# READING TEXT:
- Opening Delimiter -

Reflections on kernelizing and computing unrooted agreement forests

R. van Wersch, S. Kelk, S. Linz, G. Stamoulis*

*Corresponding author for this work

Research output: Contribution to journalArticleAcademicpeer-review

1 Citation (Web of Science)

Abstract

Phylogenetic trees are leaf-labelled trees used to model the evolution of species. Here we explore the practical impact of kernelization (i.e. data reduction) on the NP-hard problem of computing the TBR distance between two unrooted binary phylogenetic trees. This problem is better-known in the literature as the maximum agreement forest problem, where the goal is to partition the two trees into a minimum number of common, non-overlapping subtrees. We have implemented two well-known reduction rules, the subtree and chain reduction, and five more recent, theoretically stronger reduction rules, and compare the reduction achieved with and without the stronger rules. We find that the new rules yield smaller reduced instances and thus have clear practical added value. In many cases they also cause the TBR distance to decrease in a controlled fashion, which can further facilitate solving the problem in practice. Next, we compare the achieved reduction to the known worst-case theoretical bounds of 15k- 9 and 11k- 9 respectively, on the number of leaves of the two reduced trees, where k is the TBRdistance, observing in both cases a far larger reduction in practice. As a by-product of our experimental framework we obtain a number of new insights into the actual computation of TBR distance. We find, for example, that very strong lower bounds on TBR distance can be obtained efficiently by randomly sampling certain carefully constructed partitions of the leaf labels, and identify instances which seem particularly challenging to solve exactly. The reduction rules have been implemented within our new solver Tubro which combines kernelization with an Integer Linear Programming (ILP) approach. Tubro also incorporates a number of additional features, such as a cluster reduction and a practical upper-bounding heuristic, and it can leverage combinatorial insights emerging from the proofs of correctness of the reduction rules to simplify the ILP.

- Closing Delimiter -

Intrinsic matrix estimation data
- Opening Delimiter -

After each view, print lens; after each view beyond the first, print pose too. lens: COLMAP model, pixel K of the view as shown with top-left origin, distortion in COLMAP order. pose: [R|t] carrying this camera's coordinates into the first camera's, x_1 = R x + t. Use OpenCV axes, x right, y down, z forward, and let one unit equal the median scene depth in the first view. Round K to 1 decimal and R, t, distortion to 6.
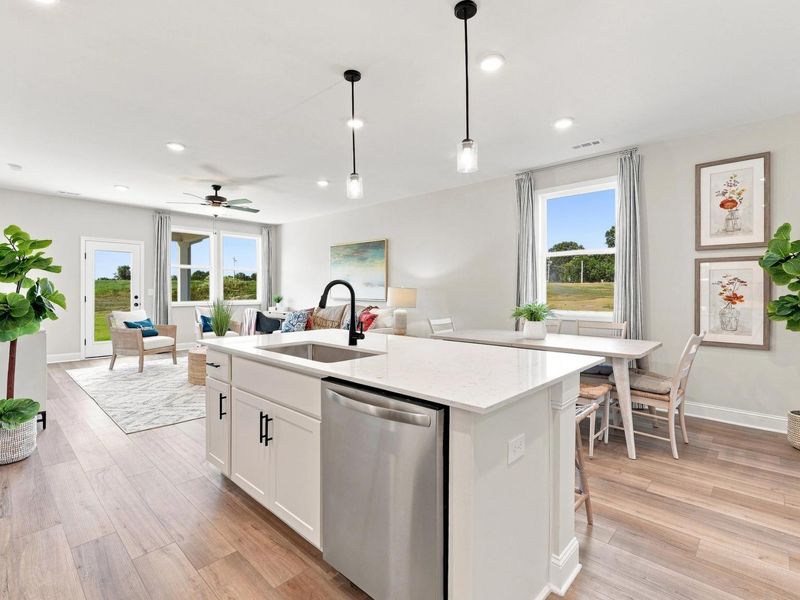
lens RADIAL K [[381.3, 0, 400.1], [0, 381.3, 290.9], [0, 0, 1]] dist [-0.003969, 0.000653]
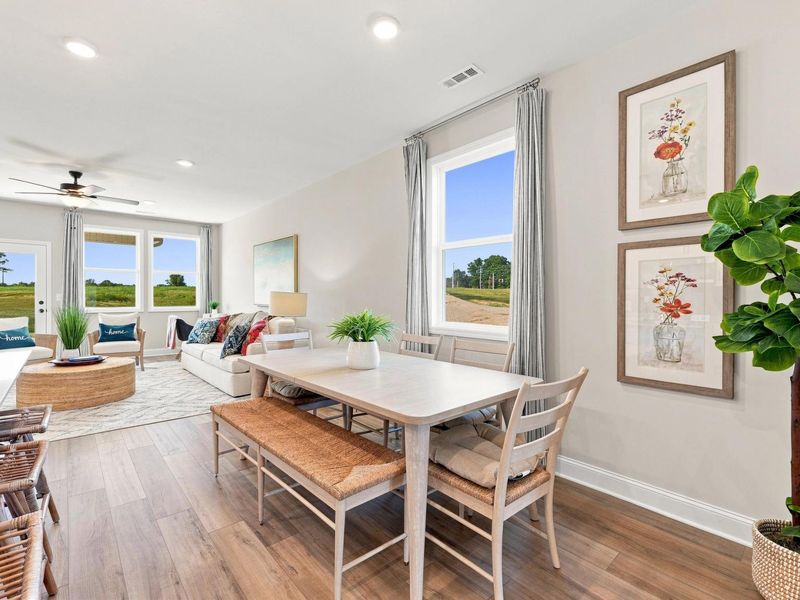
lens RADIAL K [[381.3, 0, 398.4], [0, 381.3, 295.3], [0, 0, 1]] dist [-0.003969, 0.000653]
pose [[0.994567, 0.000601, -0.104097, 0.337202], [-0.001081, 0.999989, -0.004550, 0.001996], [0.104093, 0.004638, 0.994557, 0.241953]]
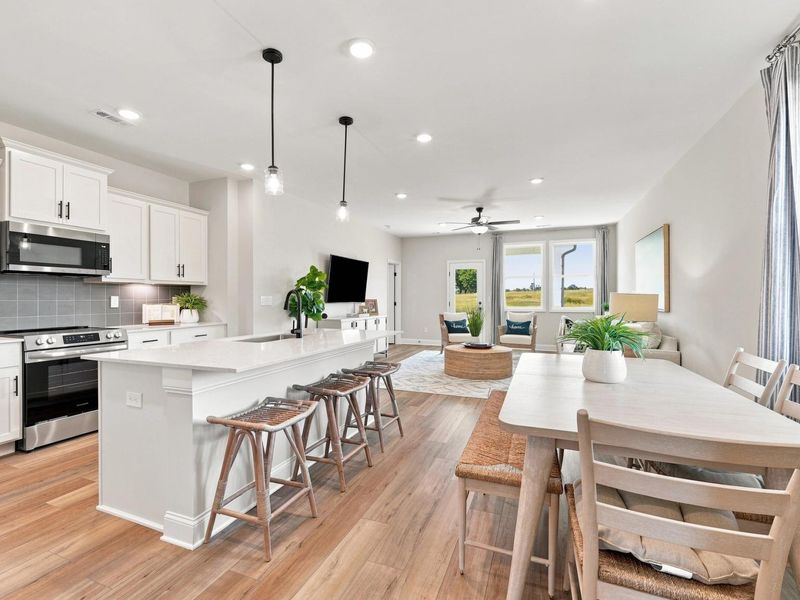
lens RADIAL K [[381.3, 0, 392.1], [0, 381.3, 298.6], [0, 0, 1]] dist [-0.003969, 0.000653]
pose [[0.356309, -0.001041, -0.934368, 0.537472], [-0.000174, 0.999999, -0.001181, 0.002869], [0.934368, 0.000583, 0.356308, 0.349097]]
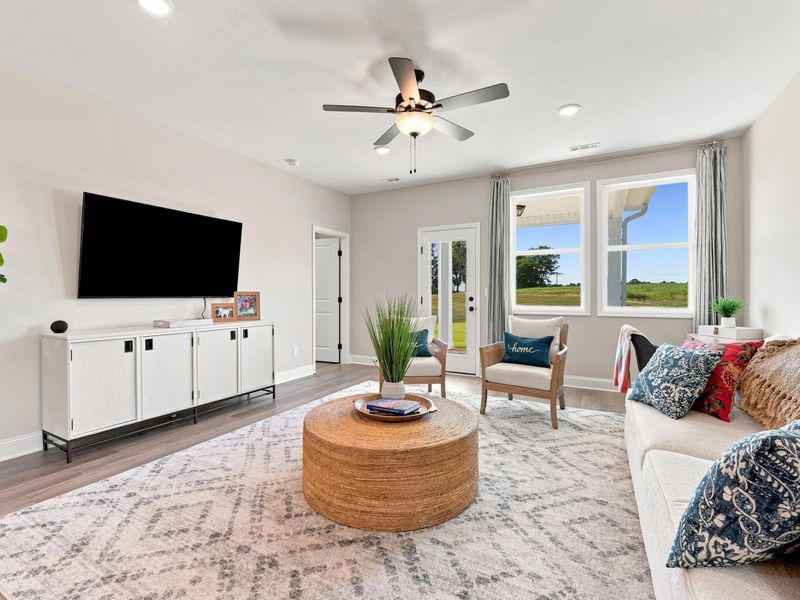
lens RADIAL K [[381.3, 0, 390.7], [0, 381.3, 294.2], [0, 0, 1]] dist [-0.003969, 0.000653]
pose [[0.234941, -0.001989, -0.972008, -0.010965], [0.000195, 0.999998, -0.001999, 0.010898], [0.972010, 0.000280, 0.234941, 0.894591]]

- Closing Delimiter -

# WORK INSTRUCTIONS:
In the abstract on unrooted agreement forests, what approach does the new solver combine with kernelization?

# EXERCISE SOLUTION:
An Integer Linear Programming (ILP) approach.